SOURCE DATA —
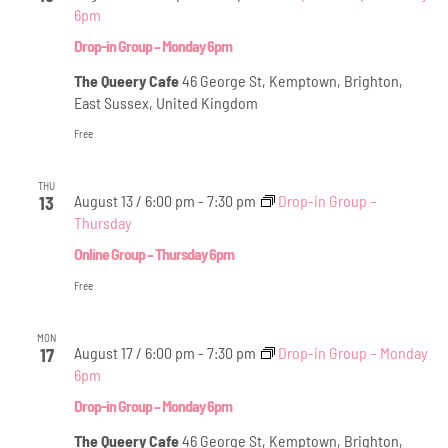
Views
6pm
Navig
Drop-in Group – Monday 6pm
The Queery Cafe
46 George St, Kemptown, Brighton,
East Sussex, United Kingdom
Free
THU
August 13 / 6:00 pm
-
7:30 pm
Drop-in Group –
13
Thursday
Online Group – Thursday 6pm
Free
MON
August 17 / 6:00 pm
-
7:30 pm
Drop-in Group – Monday
17
6pm
Drop-in Group – Monday 6pm
The Queery Cafe
46 George St, Kemptown, Brighton,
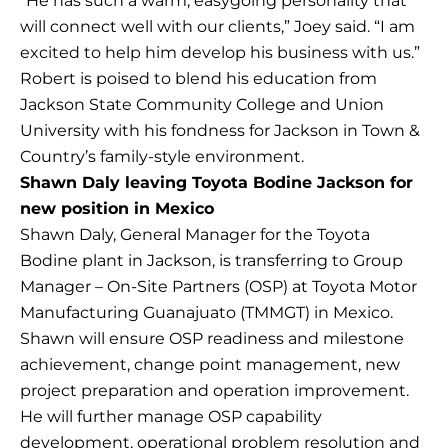
“He has such a warm, easygoing personality that
will connect well with our clients,” Joey said. “I am
excited to help him develop his business with us.”
Robert is poised to blend his education from
Jackson State Community College and Union
University with his fondness for Jackson in Town &
Country’s family-style environment.
Shawn Daly leaving Toyota Bodine Jackson for
new position in Mexico
Shawn Daly, General Manager for the Toyota
Bodine plant in Jackson, is transferring to Group
Manager – On-Site Partners (OSP) at Toyota Motor
Manufacturing Guanajuato (TMMGT) in Mexico.
Shawn will ensure OSP readiness and milestone
achievement, change point management, new
project preparation and operation improvement.
He will further manage OSP capability
development, operational problem resolution and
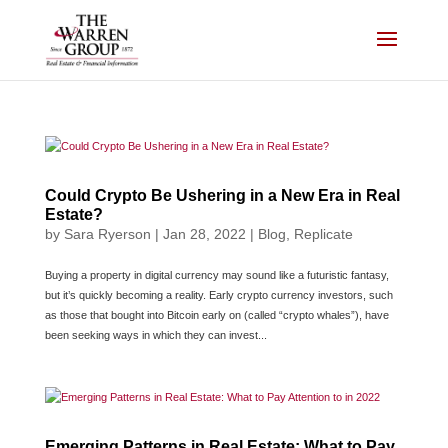
Skip
to
content
Could Crypto Be Ushering in a New Era in Real
Estate?
by
Sara Ryerson
|
Jan 28, 2022
|
Blog
,
Replicate
Buying a property in digital currency may sound like a futuristic fantasy,
but it’s quickly becoming a reality. Early crypto currency investors, such
as those that bought into Bitcoin early on (called “crypto whales”), have
been seeking ways in which they can invest...
Emerging Patterns in Real Estate: What to Pay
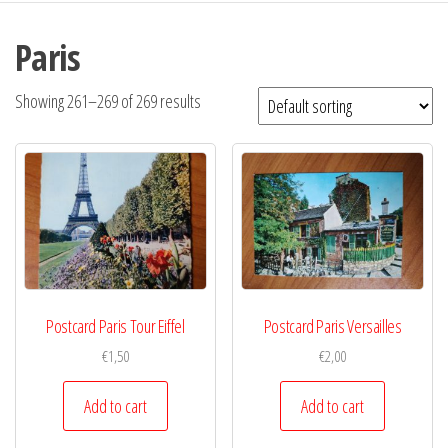
Paris
Showing 261–269 of 269 results
Postcard Paris Tour Eiffel
Postcard Paris Versailles
€
1,50
€
2,00
Add to cart
Add to cart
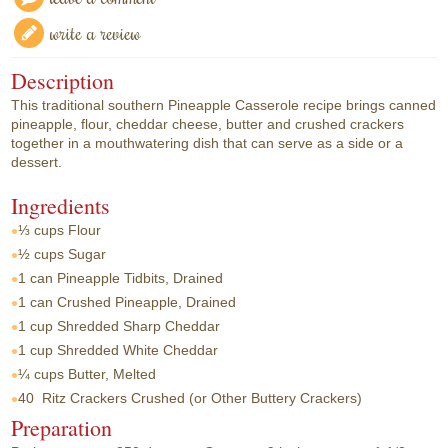
write a review
Description
This traditional southern Pineapple Casserole recipe brings canned
pineapple, flour, cheddar cheese, butter and crushed crackers
together in a mouthwatering dish that can serve as a side or a
dessert.
Ingredients
⅓ cups
Flour
½ cups
Sugar
1 can
Pineapple Tidbits, Drained
1 can
Crushed Pineapple, Drained
1 cup
Shredded Sharp Cheddar
1 cup
Shredded White Cheddar
¼ cups
Butter, Melted
40
Ritz Crackers Crushed (or Other Buttery Crackers)
Preparation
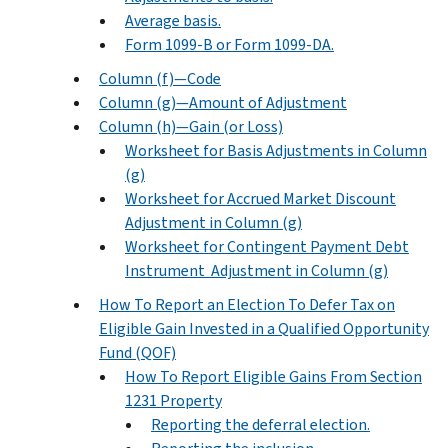
Average basis.
Form 1099-B or Form 1099-DA.
Column (f)—Code
Column (g)—Amount of Adjustment
Column (h)—Gain (or Loss)
Worksheet for Basis Adjustments in Column
(g)
Worksheet for Accrued Market Discount
Adjustment in Column (g)
Worksheet for Contingent Payment Debt
Instrument Adjustment in Column (g)
How To Report an Election To Defer Tax on
Eligible Gain Invested in a Qualified Opportunity
Fund (QOF)
How To Report Eligible Gains From Section
1231 Property
Reporting the deferral election.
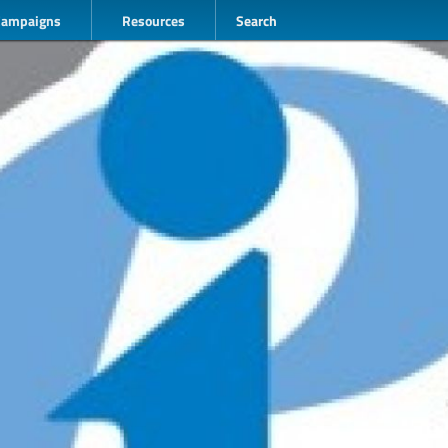
Campaigns
Resources
Search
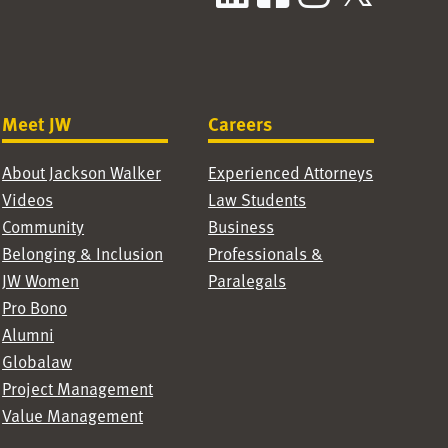
Meet JW
Careers
About Jackson Walker
Experienced Attorneys
Videos
Law Students
Community
Business
Belonging & Inclusion
Professionals &
JW Women
Paralegals
Pro Bono
Alumni
Globalaw
Project Management
Value Management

WHAT THE TASK ASKS — State how many lines in the listing contain the word "Group", and write nothing besides that number.

FINISHED EXERCISE — 6